BadgeKit will not only make it simple to get started with badging, but it also will provide lightweight, modular and open options for the community of badgemakers. So now that I have your curiosity, I want to gain your attention. We are framing badgekit around a set of action verbs. Each verb represents an invitation to innovation around defining and refining the user experience for the particular action that the user is attempting to do.  Here are the verbs: Build, Assess, Issue, Collect, Share, Discover and Use. You can read what Sunny Lee wrote more about the verbs here.

BadgeKit evolved out of several years of work in this field as well as LOTS of user testing and research. Our initial goal will be to develop proofs of concept for experiences for each of the actions. In order to develop a vision for this work, I looked at the work that we have been doing for the Chicago Summer of Learning, the Connected Educators Month and for the Mozilla Summit. Each project helped us to produce some great open source solutions for distinct badging experience ranging in size from one badge to thousands of badges being issued. With each project, we user tested, got feedback and iterated - so just think of BadgeKit as our next big iteration on our offering. If you are familiar with the tools that we currently offer through openbadges.org - it might be easier for you to digest this information through recipes.





What makes something "Badgeriffic"?

So now you know - what we are building and a little bit of why - but let me tell you a bit about how we are building it.  As a team of Mozilla and community designers, developers and people who have tried spinning up our own instance of badges - we have been trying to find our voice. Specifically, we asked ourselves "What makes something Badgeriffic?" Over the years we've had a hunch about what the answer is and over the past few weeks, I've done a bunch of initial exercises to help us to start to identify what our design values are. Even as I write this post, I don't have a definitive answer, but I am going to share with you our current thinking and ask you to give me some feedback and thoughts about what you value. 

We kicked this off with a virtual sticky note activity:


After people filled in what they thought made something "Badgeriffic," we clustered like-minded notes and came up with overall statements that we are calling values.
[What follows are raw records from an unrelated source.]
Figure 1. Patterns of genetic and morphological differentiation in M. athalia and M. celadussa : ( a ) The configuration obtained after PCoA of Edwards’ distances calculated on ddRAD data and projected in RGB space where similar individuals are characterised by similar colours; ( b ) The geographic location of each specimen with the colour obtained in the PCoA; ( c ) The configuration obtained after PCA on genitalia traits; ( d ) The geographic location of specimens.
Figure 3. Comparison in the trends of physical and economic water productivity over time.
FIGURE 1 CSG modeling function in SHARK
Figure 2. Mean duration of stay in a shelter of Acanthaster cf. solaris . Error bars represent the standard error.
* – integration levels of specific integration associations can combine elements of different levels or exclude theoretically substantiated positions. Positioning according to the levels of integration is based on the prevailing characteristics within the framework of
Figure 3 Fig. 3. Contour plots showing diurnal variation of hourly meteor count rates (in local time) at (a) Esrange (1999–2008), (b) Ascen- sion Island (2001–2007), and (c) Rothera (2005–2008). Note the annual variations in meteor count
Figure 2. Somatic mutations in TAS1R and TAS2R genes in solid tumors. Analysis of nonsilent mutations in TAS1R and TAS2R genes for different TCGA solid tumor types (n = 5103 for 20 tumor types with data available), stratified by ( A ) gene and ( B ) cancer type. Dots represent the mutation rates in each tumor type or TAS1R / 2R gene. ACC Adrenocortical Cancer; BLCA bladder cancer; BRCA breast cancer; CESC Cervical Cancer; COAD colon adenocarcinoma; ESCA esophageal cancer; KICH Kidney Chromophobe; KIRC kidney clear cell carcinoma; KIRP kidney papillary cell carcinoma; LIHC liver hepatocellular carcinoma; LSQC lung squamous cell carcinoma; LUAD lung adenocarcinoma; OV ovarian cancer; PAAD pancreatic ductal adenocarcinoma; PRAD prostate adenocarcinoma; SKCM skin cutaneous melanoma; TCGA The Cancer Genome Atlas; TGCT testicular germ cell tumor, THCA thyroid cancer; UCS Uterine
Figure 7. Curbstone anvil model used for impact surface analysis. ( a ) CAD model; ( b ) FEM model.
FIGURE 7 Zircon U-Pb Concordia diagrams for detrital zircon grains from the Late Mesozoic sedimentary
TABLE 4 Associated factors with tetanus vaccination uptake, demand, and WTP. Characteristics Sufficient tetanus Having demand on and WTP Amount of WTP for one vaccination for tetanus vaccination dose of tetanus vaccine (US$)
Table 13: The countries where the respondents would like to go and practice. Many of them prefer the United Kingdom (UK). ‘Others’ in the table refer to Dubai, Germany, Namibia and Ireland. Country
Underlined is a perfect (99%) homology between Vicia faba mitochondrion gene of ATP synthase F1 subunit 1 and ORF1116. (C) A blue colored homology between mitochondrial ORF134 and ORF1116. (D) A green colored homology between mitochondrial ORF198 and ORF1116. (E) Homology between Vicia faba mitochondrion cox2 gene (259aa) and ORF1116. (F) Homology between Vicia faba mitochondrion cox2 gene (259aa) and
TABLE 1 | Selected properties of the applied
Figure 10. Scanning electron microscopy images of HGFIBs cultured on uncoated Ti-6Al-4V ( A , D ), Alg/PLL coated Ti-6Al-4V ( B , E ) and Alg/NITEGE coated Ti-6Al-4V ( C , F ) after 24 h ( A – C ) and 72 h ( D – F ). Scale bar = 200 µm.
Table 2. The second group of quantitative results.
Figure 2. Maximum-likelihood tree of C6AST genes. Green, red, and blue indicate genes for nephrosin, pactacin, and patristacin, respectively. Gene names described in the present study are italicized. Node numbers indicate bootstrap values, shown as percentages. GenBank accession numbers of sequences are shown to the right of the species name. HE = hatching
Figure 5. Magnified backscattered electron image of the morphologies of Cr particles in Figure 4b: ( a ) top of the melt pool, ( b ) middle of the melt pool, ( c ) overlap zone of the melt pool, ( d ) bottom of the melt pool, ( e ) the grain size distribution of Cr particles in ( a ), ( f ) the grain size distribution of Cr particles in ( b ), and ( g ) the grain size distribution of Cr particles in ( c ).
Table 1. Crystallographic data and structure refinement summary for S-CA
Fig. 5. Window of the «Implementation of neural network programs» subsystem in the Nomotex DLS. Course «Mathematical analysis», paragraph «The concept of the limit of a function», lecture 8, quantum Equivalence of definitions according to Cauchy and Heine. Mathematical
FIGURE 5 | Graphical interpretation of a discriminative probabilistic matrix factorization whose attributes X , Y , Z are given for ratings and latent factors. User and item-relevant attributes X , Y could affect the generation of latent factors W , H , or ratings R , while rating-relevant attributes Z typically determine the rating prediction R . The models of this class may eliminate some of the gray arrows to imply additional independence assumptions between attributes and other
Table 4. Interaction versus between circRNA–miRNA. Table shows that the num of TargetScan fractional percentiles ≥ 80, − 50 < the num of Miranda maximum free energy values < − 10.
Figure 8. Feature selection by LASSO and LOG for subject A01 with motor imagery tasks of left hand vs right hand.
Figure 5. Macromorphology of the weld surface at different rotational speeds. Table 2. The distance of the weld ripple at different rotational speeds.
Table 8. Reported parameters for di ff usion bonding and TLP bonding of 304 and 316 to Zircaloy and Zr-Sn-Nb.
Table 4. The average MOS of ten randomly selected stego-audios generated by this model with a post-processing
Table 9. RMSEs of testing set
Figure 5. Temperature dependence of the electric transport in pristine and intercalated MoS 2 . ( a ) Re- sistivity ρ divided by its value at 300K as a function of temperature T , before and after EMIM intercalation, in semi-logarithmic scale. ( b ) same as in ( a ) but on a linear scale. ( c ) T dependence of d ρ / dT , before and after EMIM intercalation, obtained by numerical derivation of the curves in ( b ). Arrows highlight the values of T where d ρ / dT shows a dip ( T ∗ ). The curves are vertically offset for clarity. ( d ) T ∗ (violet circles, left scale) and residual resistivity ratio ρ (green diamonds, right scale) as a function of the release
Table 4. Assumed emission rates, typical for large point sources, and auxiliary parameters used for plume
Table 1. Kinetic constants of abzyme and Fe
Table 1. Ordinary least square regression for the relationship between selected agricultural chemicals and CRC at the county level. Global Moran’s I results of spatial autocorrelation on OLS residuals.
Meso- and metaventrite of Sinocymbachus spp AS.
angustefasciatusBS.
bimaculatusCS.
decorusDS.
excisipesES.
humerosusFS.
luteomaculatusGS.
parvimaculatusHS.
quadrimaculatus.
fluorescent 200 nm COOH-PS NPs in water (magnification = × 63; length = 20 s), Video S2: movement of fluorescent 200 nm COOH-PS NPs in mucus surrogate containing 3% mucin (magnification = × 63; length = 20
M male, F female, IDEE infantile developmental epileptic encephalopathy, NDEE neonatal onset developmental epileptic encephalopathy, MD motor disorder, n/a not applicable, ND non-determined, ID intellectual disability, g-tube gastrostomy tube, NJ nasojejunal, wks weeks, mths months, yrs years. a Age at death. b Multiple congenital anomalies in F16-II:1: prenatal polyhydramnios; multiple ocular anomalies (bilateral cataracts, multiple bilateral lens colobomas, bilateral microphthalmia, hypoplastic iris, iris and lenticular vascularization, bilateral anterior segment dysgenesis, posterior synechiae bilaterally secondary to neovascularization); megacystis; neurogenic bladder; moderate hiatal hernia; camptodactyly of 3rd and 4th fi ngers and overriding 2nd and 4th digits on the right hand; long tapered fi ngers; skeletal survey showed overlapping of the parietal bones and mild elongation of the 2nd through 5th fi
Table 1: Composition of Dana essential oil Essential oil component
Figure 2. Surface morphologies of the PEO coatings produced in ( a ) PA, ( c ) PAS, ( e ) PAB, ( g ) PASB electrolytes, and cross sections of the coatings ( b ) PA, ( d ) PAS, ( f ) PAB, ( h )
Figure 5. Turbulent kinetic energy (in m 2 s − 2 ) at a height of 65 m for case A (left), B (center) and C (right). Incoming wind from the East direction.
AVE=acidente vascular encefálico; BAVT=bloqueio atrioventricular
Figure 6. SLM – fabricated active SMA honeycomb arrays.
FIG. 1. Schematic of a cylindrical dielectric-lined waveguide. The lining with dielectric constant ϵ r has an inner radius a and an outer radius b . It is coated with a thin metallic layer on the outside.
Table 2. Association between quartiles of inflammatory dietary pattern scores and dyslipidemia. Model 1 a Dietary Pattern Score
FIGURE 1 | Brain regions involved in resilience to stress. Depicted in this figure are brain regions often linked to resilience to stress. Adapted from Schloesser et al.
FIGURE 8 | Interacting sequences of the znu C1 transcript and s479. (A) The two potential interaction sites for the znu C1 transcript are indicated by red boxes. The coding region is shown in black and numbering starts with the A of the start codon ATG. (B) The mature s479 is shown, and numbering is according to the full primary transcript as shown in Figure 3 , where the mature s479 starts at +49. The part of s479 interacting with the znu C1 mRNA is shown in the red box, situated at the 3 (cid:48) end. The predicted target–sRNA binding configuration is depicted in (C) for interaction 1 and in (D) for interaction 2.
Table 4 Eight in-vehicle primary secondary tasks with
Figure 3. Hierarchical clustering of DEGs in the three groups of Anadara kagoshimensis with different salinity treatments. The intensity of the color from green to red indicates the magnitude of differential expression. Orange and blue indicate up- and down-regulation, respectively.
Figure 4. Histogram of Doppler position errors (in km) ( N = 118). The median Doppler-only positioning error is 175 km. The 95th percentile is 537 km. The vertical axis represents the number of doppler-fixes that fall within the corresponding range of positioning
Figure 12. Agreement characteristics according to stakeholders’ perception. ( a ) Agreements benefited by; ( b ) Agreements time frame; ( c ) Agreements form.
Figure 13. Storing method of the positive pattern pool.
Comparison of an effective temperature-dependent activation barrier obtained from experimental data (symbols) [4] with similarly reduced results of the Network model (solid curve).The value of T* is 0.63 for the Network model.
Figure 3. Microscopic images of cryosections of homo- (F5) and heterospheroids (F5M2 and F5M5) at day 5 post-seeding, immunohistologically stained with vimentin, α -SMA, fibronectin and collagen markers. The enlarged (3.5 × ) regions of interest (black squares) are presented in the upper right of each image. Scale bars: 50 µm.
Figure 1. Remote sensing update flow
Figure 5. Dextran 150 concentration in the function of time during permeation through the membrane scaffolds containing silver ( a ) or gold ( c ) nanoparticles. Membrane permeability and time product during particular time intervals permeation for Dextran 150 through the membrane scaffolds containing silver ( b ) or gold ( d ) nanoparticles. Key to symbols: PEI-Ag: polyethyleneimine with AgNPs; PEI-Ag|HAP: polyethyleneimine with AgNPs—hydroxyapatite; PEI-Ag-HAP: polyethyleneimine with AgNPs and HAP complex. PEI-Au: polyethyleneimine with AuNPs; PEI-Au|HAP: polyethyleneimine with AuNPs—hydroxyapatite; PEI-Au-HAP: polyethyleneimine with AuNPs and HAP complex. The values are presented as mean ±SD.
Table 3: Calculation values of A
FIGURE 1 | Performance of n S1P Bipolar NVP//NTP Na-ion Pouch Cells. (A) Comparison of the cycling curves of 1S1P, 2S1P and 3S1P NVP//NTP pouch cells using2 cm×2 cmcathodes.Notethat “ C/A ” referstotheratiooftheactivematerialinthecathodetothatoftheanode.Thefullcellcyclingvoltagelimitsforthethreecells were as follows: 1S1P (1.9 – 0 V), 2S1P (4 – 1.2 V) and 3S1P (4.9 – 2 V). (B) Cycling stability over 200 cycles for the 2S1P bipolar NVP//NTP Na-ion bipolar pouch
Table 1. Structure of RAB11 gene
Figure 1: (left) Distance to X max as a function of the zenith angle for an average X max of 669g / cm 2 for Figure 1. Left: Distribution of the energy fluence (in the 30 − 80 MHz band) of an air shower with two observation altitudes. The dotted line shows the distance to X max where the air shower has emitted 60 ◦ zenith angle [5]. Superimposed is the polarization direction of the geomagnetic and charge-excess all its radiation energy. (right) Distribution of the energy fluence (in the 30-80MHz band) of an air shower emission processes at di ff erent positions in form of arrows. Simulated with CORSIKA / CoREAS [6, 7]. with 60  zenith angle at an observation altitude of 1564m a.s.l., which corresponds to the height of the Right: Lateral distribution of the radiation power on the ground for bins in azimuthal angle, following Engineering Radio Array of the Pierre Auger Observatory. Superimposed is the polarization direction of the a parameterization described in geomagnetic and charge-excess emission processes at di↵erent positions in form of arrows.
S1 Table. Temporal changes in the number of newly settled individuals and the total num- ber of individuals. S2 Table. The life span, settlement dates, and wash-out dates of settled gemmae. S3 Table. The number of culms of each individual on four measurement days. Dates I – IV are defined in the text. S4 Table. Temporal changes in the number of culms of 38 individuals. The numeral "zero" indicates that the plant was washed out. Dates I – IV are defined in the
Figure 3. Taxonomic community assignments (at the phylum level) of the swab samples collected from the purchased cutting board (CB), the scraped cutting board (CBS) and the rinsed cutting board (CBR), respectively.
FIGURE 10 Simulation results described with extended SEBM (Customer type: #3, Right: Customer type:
Values give us a chance to say, "we did all of these things so we feel that ethically and aesthetically, this is a product that we can stand behind".  So, what I am starting to believe is that our values are aligning perfectly with the
Firefox Design Values


This makes sense because well, we are one Mozilla - and behind all of our work we have that heart connection that motivates us to work for a non-profit and we want to build things that make the web better.  On a high level, the BadgeKit offering will help to shape environments, build products, empower communities as well as teach and learn: the four pillars of our work at Mozilla that our Chief Lizard Wrangler Mitchell Baker recently presented at the Mozilla Summit.

In the next few weeks there will be an announcement about this work and we will be working on the action verbs proof of concept. In the meantime,  I would like your help: what do you value and what makes something "Badgeriffic" to you?